TRENDING
The UK government has paid substantial compensation to Abu Zubaydah, a Guantánamo detainee held without trial for 24 years, acknowledging British intelligence complicity in his torture. This settlement highlights the unresolved legacy of the War on Terror.

In a landmark admission, the UK government has agreed to provide "substantial" financial compensation to Abu Zubaydah, a Palestinian man imprisoned without charge at the US military prison in Guantánamo Bay for nearly a quarter of a century. The settlement resolves a civil claim alleging that British intelligence services were complicit in his torture during the post-9/11 War on Terror.
British officers are documented to have interrogated Zubaydah in the early 2000s while aware he was being subjected to CIA "enhanced interrogation techniques," including waterboarding. Captured in Pakistan in 2002 and once falsely labelled a senior al-Qaeda figure, Zubaydah was later described as a "guinea pig" for developing the CIA's torture programme before his transfer to Guantánamo, where he remains among 15 detainees.
His international lawyer, Helen Duffy, stated the compensation implicitly recognises his "intolerable suffering" but is insufficient while he "continues to languish in unlawful detention." The case underscores the enduring legal and moral controversies of Western counterterrorism practices.
While former MI6 chief Sir Richard Moore asserted that "lessons have been learned" and oversight frameworks are now "utterly different," the settlement has drawn political fire. Conservative critics, like Robert Jenrick, have accused the government of capitulating to "lawfare" and questioned the use of taxpayer money.

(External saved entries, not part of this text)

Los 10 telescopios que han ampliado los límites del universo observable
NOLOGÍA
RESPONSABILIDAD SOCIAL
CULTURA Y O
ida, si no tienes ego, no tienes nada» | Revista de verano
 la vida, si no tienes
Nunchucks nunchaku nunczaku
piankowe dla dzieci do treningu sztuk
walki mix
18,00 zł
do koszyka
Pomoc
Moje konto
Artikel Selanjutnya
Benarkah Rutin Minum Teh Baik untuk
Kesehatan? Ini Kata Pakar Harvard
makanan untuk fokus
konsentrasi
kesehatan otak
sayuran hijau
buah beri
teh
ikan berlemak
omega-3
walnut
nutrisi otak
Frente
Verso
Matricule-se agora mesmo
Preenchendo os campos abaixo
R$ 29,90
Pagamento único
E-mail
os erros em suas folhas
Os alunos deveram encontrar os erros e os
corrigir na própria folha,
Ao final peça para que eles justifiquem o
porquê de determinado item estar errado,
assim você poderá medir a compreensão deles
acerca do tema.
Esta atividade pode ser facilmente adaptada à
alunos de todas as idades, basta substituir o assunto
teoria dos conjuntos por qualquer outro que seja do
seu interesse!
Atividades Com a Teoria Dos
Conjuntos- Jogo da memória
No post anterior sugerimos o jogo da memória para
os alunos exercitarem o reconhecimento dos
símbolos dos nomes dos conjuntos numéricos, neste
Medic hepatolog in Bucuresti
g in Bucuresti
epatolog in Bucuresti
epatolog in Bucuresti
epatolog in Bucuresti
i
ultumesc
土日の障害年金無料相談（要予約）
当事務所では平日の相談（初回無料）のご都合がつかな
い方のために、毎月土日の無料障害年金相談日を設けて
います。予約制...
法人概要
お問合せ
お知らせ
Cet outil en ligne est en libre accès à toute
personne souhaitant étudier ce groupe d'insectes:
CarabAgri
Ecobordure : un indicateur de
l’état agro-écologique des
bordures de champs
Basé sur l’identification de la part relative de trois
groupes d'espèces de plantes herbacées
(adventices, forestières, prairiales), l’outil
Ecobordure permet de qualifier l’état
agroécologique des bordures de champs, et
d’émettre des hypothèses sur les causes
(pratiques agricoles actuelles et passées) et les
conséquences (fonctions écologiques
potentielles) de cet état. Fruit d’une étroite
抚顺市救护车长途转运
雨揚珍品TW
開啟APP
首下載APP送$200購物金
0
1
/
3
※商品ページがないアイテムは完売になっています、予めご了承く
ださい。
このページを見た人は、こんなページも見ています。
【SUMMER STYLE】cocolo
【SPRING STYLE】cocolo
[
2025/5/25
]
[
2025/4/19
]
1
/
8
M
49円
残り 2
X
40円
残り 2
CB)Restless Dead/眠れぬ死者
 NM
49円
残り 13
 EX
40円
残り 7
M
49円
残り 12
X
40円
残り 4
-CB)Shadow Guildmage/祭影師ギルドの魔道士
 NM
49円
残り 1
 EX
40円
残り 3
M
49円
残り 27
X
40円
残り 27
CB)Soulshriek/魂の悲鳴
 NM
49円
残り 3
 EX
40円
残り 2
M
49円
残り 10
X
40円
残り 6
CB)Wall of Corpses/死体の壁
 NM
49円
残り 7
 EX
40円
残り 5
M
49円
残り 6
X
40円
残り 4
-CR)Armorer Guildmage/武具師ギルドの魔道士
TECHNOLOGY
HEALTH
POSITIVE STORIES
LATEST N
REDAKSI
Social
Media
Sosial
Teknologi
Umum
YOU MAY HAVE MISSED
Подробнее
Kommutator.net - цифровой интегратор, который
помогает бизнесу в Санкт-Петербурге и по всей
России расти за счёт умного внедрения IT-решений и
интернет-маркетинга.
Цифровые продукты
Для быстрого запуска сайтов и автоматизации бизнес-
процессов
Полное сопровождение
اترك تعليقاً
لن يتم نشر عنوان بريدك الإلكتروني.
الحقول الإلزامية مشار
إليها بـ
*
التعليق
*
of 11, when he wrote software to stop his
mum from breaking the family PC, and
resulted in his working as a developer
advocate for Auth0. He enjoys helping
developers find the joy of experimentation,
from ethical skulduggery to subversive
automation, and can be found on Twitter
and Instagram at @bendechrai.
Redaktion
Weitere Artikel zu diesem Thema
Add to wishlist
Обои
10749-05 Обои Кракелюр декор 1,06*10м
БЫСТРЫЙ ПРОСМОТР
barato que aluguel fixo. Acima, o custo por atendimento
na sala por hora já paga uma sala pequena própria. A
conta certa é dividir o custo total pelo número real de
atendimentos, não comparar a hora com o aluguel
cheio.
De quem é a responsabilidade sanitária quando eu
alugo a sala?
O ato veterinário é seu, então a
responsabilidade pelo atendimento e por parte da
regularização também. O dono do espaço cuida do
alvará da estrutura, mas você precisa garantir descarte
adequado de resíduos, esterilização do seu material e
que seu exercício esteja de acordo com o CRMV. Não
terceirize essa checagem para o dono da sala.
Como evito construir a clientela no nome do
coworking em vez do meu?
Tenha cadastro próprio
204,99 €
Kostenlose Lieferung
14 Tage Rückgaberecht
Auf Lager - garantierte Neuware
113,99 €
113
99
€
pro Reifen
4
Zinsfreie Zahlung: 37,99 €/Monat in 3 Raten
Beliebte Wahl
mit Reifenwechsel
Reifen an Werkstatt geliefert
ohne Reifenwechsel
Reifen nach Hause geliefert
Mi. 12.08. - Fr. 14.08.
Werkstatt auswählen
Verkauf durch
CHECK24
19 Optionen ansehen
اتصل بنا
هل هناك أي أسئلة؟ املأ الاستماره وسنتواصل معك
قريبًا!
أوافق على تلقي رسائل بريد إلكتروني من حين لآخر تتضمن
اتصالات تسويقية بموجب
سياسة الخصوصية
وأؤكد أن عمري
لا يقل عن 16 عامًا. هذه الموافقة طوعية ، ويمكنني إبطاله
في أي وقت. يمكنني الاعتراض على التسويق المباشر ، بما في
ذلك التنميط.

The human rights group CAGE, which has long campaigned for Zubaydah, notes this is not the first such UK payout—referencing 2010 settlements with former detainees like Moazzam Begg—and argues compensation without accountability is inadequate. CAGE's Senior Director, Begg, connects Zubaydah's ordeal as a stateless Palestinian to broader patterns of injustice, urging Prime Minister Keir Starmer to press for his release.
Ultimately, this financial settlement exposes the deep UK involvement in the US-led system of rendition and torture but fails to provide justice or freedom for Abu Zubaydah. It stands as a stark reminder that the legal architecture enabling indefinite detention without trial remains, and true accountability for the War on Terror's excesses is yet to be realised.